(Collected data)
____
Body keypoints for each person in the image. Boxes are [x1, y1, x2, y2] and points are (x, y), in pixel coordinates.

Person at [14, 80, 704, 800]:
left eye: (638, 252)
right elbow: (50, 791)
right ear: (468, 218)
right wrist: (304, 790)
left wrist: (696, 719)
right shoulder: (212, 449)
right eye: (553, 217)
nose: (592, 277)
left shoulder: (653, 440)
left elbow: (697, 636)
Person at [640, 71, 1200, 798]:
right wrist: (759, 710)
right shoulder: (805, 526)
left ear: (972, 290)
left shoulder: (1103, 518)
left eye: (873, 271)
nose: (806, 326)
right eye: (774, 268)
____
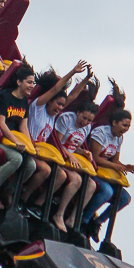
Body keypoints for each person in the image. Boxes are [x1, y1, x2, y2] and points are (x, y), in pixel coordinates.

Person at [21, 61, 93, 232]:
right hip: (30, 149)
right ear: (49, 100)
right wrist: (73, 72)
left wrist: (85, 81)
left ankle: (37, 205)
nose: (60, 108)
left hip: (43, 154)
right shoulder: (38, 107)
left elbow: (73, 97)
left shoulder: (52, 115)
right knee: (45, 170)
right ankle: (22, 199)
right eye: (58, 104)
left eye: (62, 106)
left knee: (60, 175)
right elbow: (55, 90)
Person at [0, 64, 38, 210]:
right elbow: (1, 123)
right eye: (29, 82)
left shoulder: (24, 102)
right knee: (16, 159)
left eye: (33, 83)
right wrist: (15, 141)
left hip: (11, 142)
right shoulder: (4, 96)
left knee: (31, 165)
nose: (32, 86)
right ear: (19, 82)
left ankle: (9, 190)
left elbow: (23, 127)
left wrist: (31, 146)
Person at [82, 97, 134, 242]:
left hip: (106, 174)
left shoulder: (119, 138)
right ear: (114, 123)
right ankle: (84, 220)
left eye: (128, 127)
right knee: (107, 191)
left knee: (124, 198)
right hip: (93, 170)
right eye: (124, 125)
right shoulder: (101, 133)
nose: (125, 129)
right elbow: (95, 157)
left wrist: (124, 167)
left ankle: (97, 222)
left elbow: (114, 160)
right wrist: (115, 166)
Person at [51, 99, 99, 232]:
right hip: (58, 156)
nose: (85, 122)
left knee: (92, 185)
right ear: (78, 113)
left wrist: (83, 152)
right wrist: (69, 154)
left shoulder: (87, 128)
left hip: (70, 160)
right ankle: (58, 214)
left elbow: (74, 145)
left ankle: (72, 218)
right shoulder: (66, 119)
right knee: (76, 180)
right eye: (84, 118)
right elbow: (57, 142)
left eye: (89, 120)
____
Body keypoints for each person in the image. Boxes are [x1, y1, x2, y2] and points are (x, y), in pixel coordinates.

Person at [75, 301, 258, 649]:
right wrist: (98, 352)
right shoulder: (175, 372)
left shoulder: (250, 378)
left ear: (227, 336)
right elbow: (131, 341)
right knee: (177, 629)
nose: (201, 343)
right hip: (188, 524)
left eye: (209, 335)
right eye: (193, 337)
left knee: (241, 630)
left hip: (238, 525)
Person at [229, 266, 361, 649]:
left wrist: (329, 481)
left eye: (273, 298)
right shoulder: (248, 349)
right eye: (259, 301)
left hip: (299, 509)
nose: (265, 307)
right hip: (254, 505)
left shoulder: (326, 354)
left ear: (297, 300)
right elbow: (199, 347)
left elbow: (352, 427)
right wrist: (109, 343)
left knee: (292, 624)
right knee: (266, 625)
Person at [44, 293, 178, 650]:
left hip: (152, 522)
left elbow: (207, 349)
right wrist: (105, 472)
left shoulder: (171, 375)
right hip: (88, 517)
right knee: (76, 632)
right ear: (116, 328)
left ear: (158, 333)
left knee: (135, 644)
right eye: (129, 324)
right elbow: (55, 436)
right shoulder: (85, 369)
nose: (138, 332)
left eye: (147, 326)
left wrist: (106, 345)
____
* TASK DESCRIPTION
In the data above, retype exactly and only the lines between the one holding "right knee: (16, 159)" and the one holding "left eye: (89, 120)", inclusive.

* EXPECTED ANSWER
right knee: (16, 159)
left eye: (33, 83)
right wrist: (15, 141)
left hip: (11, 142)
right shoulder: (4, 96)
left knee: (31, 165)
nose: (32, 86)
right ear: (19, 82)
left ankle: (9, 190)
left elbow: (23, 127)
left wrist: (31, 146)
Person at [82, 97, 134, 242]:
left hip: (106, 174)
left shoulder: (119, 138)
right ear: (114, 123)
right ankle: (84, 220)
left eye: (128, 127)
right knee: (107, 191)
left knee: (124, 198)
right hip: (93, 170)
right eye: (124, 125)
right shoulder: (101, 133)
nose: (125, 129)
right elbow: (95, 157)
left wrist: (124, 167)
left ankle: (97, 222)
left elbow: (114, 160)
right wrist: (115, 166)
Person at [51, 99, 99, 232]:
right hip: (58, 156)
nose: (85, 122)
left knee: (92, 185)
right ear: (78, 113)
left wrist: (83, 152)
right wrist: (69, 154)
left shoulder: (87, 128)
left hip: (70, 160)
right ankle: (58, 214)
left elbow: (74, 145)
left ankle: (72, 218)
right shoulder: (66, 119)
right knee: (76, 180)
right eye: (84, 118)
right elbow: (57, 142)
left eye: (89, 120)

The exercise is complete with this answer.